Pictures paired with source code:
+---+

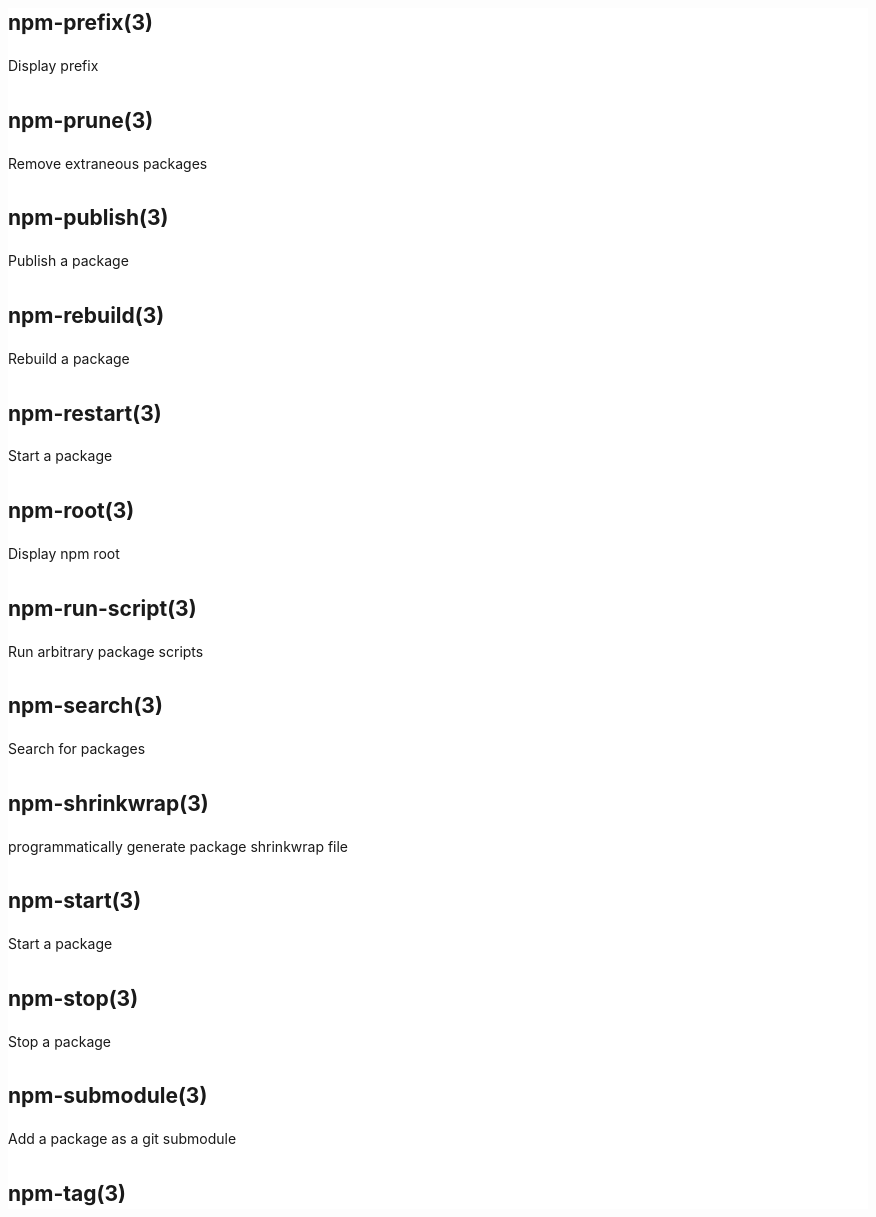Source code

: ## npm-prefix(3)

 Display prefix

## npm-prune(3)

 Remove extraneous packages

## npm-publish(3)

 Publish a package

## npm-rebuild(3)

 Rebuild a package

## npm-restart(3)

 Start a package

## npm-root(3)

 Display npm root

## npm-run-script(3)

 Run arbitrary package scripts

## npm-search(3)

 Search for packages

## npm-shrinkwrap(3)

 programmatically generate package shrinkwrap file

## npm-start(3)

 Start a package

## npm-stop(3)

 Stop a package

## npm-submodule(3)

 Add a package as a git submodule

## npm-tag(3)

+---+

TASK STATEMENT: Would you filter the records and copy out each line containing "shrinkwrap"?

OUTPUT BELOW:
## npm-shrinkwrap(3)
 programmatically generate package shrinkwrap file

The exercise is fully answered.